Dorothy Parvaz, a columnist, blogger and member of the Seattle Post-Intelligencer editorial board, wrote a blog post in which she sympathetically says she understands how someone would want to burn a church down because it is “an oppressive institution.” She’s talking about a foiled planned arson of San Francisco’s Grace Cathedral, a landmark building on Nob Hill.

After describing the man’s arrest, Parvaz sympathetically assesses his newest target:

On the one hand, I can understand the power of the image to someone who sees the church as an oppressive institution. On the other hand…it’s still arson.
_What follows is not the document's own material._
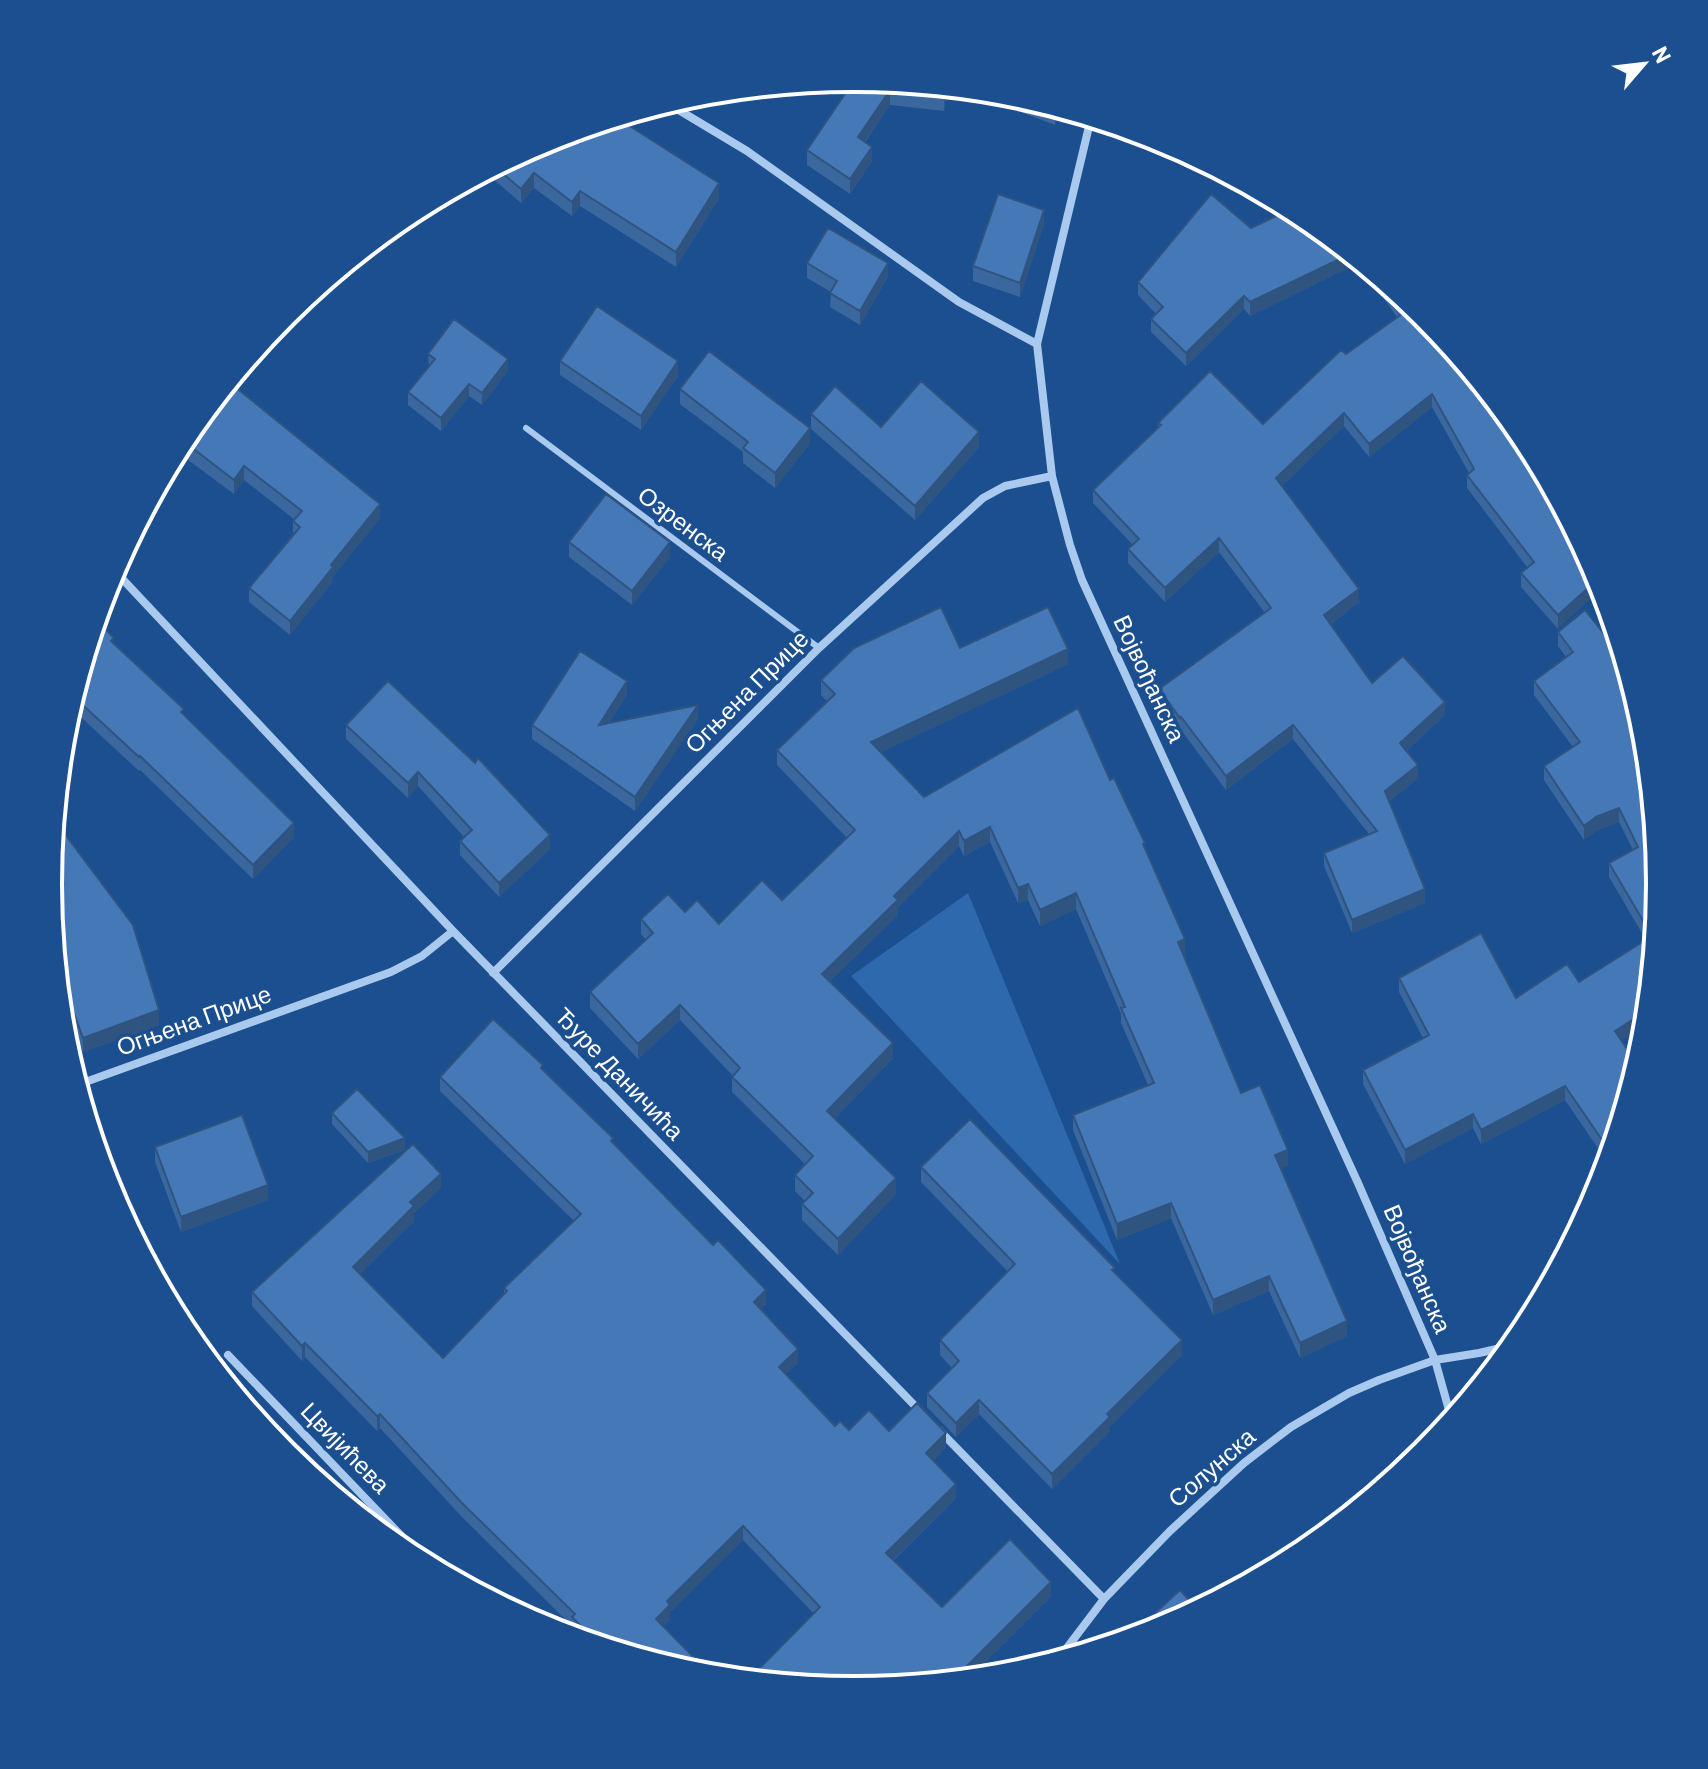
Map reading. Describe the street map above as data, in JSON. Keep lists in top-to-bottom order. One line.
{"streets":{"street":["Војвођанска","Огњена Прице","Ђуре Даничића","Цвијићева","Солунска"],"lane":["Озренска"]},"crossings":[["Озренска","Огњена Прице"],["Војвођанска","Огњена Прице"],["Војвођанска","Солунска"],["Огњена Прице","Ђуре Даничића"]],"north":"top right"}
And given how fires can get out of hand, there’s a chance that this little stunt could have damaged other property and hurt some folks.

On the other hand? There is no other hand. On the other hand? This guy was going to burn a church! And notice her only concern is that the fire might “get out of hand” and harm other nearby structures.

Besides her sympathy to Addis for destroying those “oppressive” churches, Parvaz seems to offer him sympathy because he is a “performance artist.”

She then offers a suggestion to the nutter:

Perhaps he should have settled for painting a picture of a burning church rather than trying to destroy an actual historic landmark. That wouldn’t be performance art, I guess (unless he created the painting in public or something), but at least it wouldn’t be a felony.

The problem with burning down a church is not that it’s a felony folks. It’s wrong. It’s dangerous. It’s very very bad. How else can you say it.

Could you imagine an editorial board member of any newspaper (except the New York Post) saying it would be ok to burn down…say…the ACLU headquarters. Do you think there would be outrage? You betcha. They’d be shown the back of the hand.